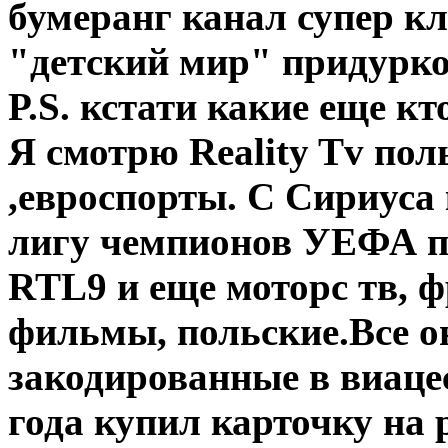
бумеранг канал супер кл
"детский мир" придурк
P.S. кстати какие еще кт
Я смотрю Reality Tv поль
,евроспорты. С Сириуса
лигу чемпионов УЕФА пок
RTL9 и еще моторс тв, ф
фильмы, польские.Все о
закодированные в виацес
года купил карточку на 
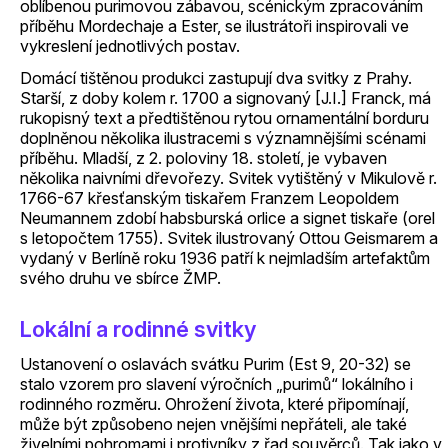
oblíbenou purimovou zábavou, scénickým zpracováním
příběhu Mordechaje a Ester, se ilustrátoři inspirovali ve
vykreslení jednotlivých postav.
Domácí tištěnou produkci zastupují dva svitky z Prahy.
Starší, z doby kolem r. 1700 a signovaný [J.I.] Franck, má
rukopisný text a předtištěnou rytou ornamentální borduru
doplněnou několika ilustracemi s významnějšími scénami
příběhu. Mladší, z 2. poloviny 18. století, je vybaven
několika naivními dřevořezy. Svitek vytištěný v Mikulově r.
1766-67 křesťanským tiskařem Franzem Leopoldem
Neumannem zdobí habsburská orlice a signet tiskaře (orel
s letopočtem 1755). Svitek ilustrovaný Ottou Geismarem a
vydaný v Berlíně roku 1936 patří k nejmladším artefaktům
svého druhu ve sbírce ŽMP.
Lokální a rodinné svitky
Ustanovení o oslavách svátku Purim (Est 9, 20-32) se
stalo vzorem pro slavení výročních „purimů“ lokálního i
rodinného rozměru. Ohrožení života, které připomínají,
může být způsobeno nejen vnějšími nepřáteli, ale také
živelními pohromami i protivníky z řad souvěrců. Tak jako v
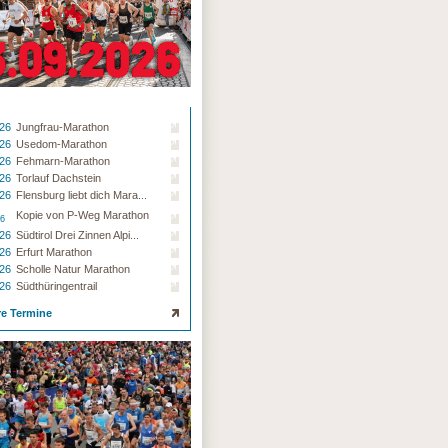
.26
Jungfrau-Marathon
.26
Usedom-Marathon
.26
Fehmarn-Marathon
.26
Torlauf Dachstein
.26
Flensburg liebt dich Mara...
Kopie von P-Weg Marathon
26
.26
Südtirol Drei Zinnen Alpi...
.26
Erfurt Marathon
.26
Scholle Natur Marathon
.26
Südthüringentrail
re Termine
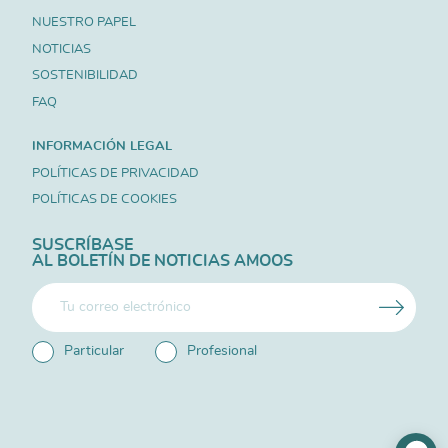
NUESTRO PAPEL
NOTICIAS
SOSTENIBILIDAD
FAQ
INFORMACIÓN LEGAL
POLÍTICAS DE PRIVACIDAD
POLÍTICAS DE COOKIES
SUSCRÍBASE
AL BOLETÍN DE NOTICIAS AMOOS
Particular
Profesional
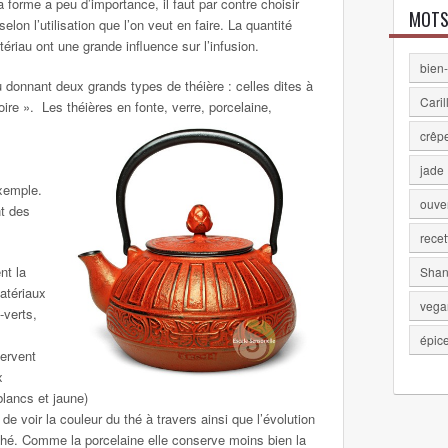
 forme a peu d’importance, il faut par contre choisir
MOTS
lon l’utilisation que l’on veut en faire. La quantité
ériau ont une grande influence sur l’infusion.
bien-
 donnant deux grands types de théière : celles dites à
Caril
re ». Les théières en fonte, verre, porcelaine,
crêp
jade
xemple.
ouve
nt des
recet
nt la
Shan
atériaux
vega
-verts,
épic
ervent
x
blancs et jaune)
de voir la couleur du thé à travers ainsi que l’évolution
e thé. Comme la porcelaine elle conserve moins bien la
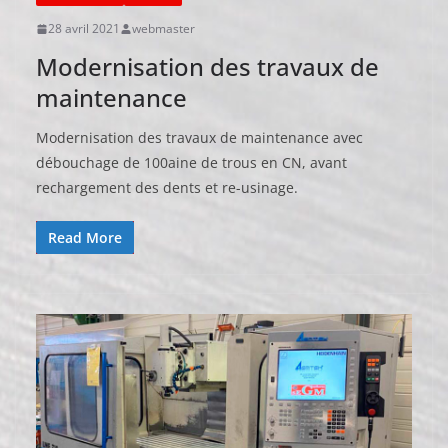
28 avril 2021
webmaster
Modernisation des travaux de
maintenance
Modernisation des travaux de maintenance avec
débouchage de 100aine de trous en CN, avant
rechargement des dents et re-usinage.
Read More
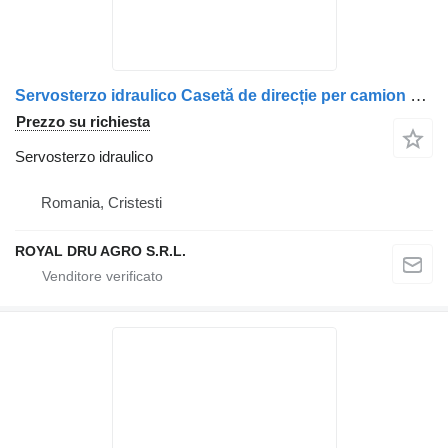
Servosterzo idraulico Casetă de direcție per camion Scania – 492306, 575022, 1428335, KS01001137, KS00001170
Prezzo su richiesta
Servosterzo idraulico
Romania, Cristesti
ROYAL DRU AGRO S.R.L.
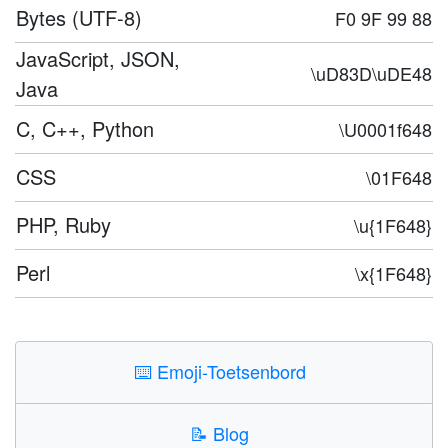
Bytes (UTF-8)
F0 9F 99 88
JavaScript, JSON,
\uD83D\uDE48
Java
C, C++, Python
\U0001f648
CSS
\01F648
PHP, Ruby
\u{1F648}
Perl
\x{1F648}
⌨️
Emoji-Toetsenbord
📝
Blog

**Instructions to follow**
Please write out all of the material above again, swapping every "Servosterzo idraulico" for "Scatola dello sterzo" and changing nothing else. Leave the pictures out.

**Response to the exercise**
бумеранг канал супер кл
"детский мир" придурк
P.S. кстати какие еще кт
Я смотрю Reality Tv поль
,евроспорты. С Сириуса
лигу чемпионов УЕФА пок
RTL9 и еще моторс тв, ф
фильмы, польские.Все о
закодированные в виацес
года купил карточку на 
oblíbenou purimovou zábavou, scénickým zpracováním
příběhu Mordechaje a Ester, se ilustrátoři inspirovali ve
vykreslení jednotlivých postav.
Domácí tištěnou produkci zastupují dva svitky z Prahy.
Starší, z doby kolem r. 1700 a signovaný [J.I.] Franck, má
rukopisný text a předtištěnou rytou ornamentální borduru
doplněnou několika ilustracemi s významnějšími scénami
příběhu. Mladší, z 2. poloviny 18. století, je vybaven
několika naivními dřevořezy. Svitek vytištěný v Mikulově r.
1766-67 křesťanským tiskařem Franzem Leopoldem
Neumannem zdobí habsburská orlice a signet tiskaře (orel
s letopočtem 1755). Svitek ilustrovaný Ottou Geismarem a
vydaný v Berlíně roku 1936 patří k nejmladším artefaktům
svého druhu ve sbírce ŽMP.
Lokální a rodinné svitky
Ustanovení o oslavách svátku Purim (Est 9, 20-32) se
stalo vzorem pro slavení výročních „purimů“ lokálního i
rodinného rozměru. Ohrožení života, které připomínají,
může být způsobeno nejen vnějšími nepřáteli, ale také
živelními pohromami i protivníky z řad souvěrců. Tak jako v
.26
Jungfrau-Marathon
.26
Usedom-Marathon
.26
Fehmarn-Marathon
.26
Torlauf Dachstein
.26
Flensburg liebt dich Mara...
Kopie von P-Weg Marathon
26
.26
Südtirol Drei Zinnen Alpi...
.26
Erfurt Marathon
.26
Scholle Natur Marathon
.26
Südthüringentrail
re Termine
NUESTRO PAPEL
NOTICIAS
SOSTENIBILIDAD
FAQ
INFORMACIÓN LEGAL
POLÍTICAS DE PRIVACIDAD
POLÍTICAS DE COOKIES
SUSCRÍBASE
AL BOLETÍN DE NOTICIAS AMOOS
Particular
Profesional
 forme a peu d’importance, il faut par contre choisir
MOTS
lon l’utilisation que l’on veut en faire. La quantité
ériau ont une grande influence sur l’infusion.
bien-
 donnant deux grands types de théière : celles dites à
Caril
re ». Les théières en fonte, verre, porcelaine,
crêp
jade
xemple.
ouve
nt des
recet
nt la
Shan
atériaux
vega
-verts,
épic
ervent
x
blancs et jaune)
de voir la couleur du thé à travers ainsi que l’évolution
e thé. Comme la porcelaine elle conserve moins bien la
28 avril 2021
webmaster
Modernisation des travaux de
maintenance
Modernisation des travaux de maintenance avec
débouchage de 100aine de trous en CN, avant
rechargement des dents et re-usinage.
Read More
Scatola dello sterzo Casetă de direcție per camion Scania – 492306, 575022, 1428335, KS01001137, KS00001170
Prezzo su richiesta
Scatola dello sterzo
Romania, Cristesti
ROYAL DRU AGRO S.R.L.
Bytes (UTF-8)
F0 9F 99 88
JavaScript, JSON,
\uD83D\uDE48
Java
C, C++, Python
\U0001f648
CSS
\01F648
PHP, Ruby
\u{1F648}
Perl
\x{1F648}
⌨️
Emoji-Toetsenbord
📝
Blog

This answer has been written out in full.